Il y avait là matière à satire, donc, voire à un discours sur les défaillances des institutions fédérales. Mais visiblement, cela n’intéresse guère Soderbergh, trop occupé à ses petites affaires maniéristes sans importance. Lui se contente de faire la déco : comme il s’appliquait à filmer The Good German dans le noir et blanc des années 1940-50, il invoque ici les bonnes vieilles Seventies tant chéries en balançant des détails visuels (les intertitres stylisés) et sonores (la musique de Marvin Hamlisch, qui composa notamment pour… L’Arnaque) pour enjoliver comme avec des cotillons cette bouffonnerie.

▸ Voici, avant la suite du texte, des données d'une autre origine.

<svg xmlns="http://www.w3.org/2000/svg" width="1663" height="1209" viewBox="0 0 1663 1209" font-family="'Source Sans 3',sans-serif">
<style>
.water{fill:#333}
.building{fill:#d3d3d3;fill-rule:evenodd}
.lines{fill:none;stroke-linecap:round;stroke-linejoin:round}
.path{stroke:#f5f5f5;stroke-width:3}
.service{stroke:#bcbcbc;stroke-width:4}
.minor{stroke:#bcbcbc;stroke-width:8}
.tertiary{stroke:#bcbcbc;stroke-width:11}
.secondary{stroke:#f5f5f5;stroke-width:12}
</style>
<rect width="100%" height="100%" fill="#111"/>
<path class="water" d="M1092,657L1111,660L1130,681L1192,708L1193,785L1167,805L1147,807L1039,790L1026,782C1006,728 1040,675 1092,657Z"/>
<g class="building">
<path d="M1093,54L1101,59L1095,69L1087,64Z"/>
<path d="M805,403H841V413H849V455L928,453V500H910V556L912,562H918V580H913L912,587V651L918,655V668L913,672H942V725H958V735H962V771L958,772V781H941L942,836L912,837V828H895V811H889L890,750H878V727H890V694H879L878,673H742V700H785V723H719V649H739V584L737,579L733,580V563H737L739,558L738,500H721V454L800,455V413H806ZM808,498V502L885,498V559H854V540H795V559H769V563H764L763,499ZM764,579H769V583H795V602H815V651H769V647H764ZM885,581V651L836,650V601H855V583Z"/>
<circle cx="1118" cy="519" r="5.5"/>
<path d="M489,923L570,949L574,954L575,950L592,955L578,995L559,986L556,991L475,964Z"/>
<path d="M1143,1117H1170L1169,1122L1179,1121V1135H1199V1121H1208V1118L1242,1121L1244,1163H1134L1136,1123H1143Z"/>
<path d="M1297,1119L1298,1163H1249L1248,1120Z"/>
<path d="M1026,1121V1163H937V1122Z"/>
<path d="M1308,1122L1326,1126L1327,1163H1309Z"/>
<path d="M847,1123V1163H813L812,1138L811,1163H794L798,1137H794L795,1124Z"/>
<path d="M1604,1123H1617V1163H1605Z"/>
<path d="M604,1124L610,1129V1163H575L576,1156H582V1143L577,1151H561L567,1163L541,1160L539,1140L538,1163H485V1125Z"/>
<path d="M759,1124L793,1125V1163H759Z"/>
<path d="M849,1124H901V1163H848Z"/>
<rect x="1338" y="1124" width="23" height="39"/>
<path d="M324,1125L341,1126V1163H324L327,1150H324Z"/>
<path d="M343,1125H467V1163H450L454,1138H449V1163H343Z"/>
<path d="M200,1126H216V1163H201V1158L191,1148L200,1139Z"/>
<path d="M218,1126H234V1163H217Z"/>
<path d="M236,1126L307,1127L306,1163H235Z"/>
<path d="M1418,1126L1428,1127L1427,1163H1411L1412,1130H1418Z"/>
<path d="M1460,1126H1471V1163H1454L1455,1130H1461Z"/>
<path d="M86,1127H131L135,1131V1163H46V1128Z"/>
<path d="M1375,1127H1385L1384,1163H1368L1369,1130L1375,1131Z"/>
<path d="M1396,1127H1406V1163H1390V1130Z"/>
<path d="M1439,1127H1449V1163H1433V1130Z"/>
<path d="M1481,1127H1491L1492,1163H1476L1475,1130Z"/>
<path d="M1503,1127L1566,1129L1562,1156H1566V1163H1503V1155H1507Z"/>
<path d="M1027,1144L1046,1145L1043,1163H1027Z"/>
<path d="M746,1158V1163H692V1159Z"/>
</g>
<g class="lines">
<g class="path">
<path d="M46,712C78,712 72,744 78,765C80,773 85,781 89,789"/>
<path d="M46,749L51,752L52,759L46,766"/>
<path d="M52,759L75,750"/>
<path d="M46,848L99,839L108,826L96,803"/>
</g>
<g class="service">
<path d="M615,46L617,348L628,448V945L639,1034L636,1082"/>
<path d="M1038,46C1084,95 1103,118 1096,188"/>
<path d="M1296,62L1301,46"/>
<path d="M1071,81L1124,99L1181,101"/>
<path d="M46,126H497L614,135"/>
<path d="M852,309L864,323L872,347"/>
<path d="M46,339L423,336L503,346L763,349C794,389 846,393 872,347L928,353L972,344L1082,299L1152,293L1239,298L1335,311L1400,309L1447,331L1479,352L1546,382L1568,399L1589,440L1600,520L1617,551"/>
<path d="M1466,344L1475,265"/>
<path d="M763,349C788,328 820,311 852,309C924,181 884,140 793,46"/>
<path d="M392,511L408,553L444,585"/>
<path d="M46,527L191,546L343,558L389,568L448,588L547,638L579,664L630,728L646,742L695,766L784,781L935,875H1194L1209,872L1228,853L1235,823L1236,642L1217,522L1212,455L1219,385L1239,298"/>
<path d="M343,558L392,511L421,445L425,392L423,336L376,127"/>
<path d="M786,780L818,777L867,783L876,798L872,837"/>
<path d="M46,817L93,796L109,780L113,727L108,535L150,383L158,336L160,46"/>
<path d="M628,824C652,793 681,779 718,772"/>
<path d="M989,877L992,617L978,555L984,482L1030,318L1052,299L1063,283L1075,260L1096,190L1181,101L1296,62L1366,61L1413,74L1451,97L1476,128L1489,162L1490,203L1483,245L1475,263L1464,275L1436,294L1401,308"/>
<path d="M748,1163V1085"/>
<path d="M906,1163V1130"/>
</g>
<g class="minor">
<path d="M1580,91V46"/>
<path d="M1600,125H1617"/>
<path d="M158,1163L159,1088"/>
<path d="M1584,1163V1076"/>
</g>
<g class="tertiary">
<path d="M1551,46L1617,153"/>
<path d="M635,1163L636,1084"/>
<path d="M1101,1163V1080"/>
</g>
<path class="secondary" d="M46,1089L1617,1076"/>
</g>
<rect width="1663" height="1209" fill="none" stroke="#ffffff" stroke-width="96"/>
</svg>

Une seule vraie bonne idée y surnage, ouvrant vers une toute autre dimension du film qui se taille comme elle peut une place dans la machine comique : la voix off des pensées de Damon, en total décalage avec son attitude de composition, et qui suggère un monde intérieur bien bordélique et vagabond, à l’étroit dans son costume. Mais on sent bien qu’au fond, le ton de la comédie jouant sur une réalité qui se brouille, tel qu’elle est écrite et portée par les acteurs, est pour Soderbergh le prétexte idéal pour n’avoir aucune vraie question de cinéma à se poser, faire le minimum syndical en termes d’investissement de metteur en scène, exécuter le programme avec l’habituelle distance qui ne fera que conforter une fois de plus son image proprette de cinéaste intelligent et passe-partout. D’ailleurs, une fois la bonne blague terminée, chacun rentre tranquillement chez soi et les habituels cartons des fictions « based-on-a-true-story » achèvent de faire rentrer le divertissement dans le rang. Le film peut alors disparaître sans laisser de traces, très fier de son absence d’ambition et de ses effets éphémères. On en serait presque triste pour lui – et pour son artisan qui, n’en doutons pas, planche déjà sur un prochain film de genre très différent, mais qu’il appréhendera de la même façon, totalement dépassionnée, désinvestie et neutralisante, qui l’évidera de tout intérêt. À le regarder faire, on en vient à se demander ce qui pousse certaines personnes à faire du cinéma.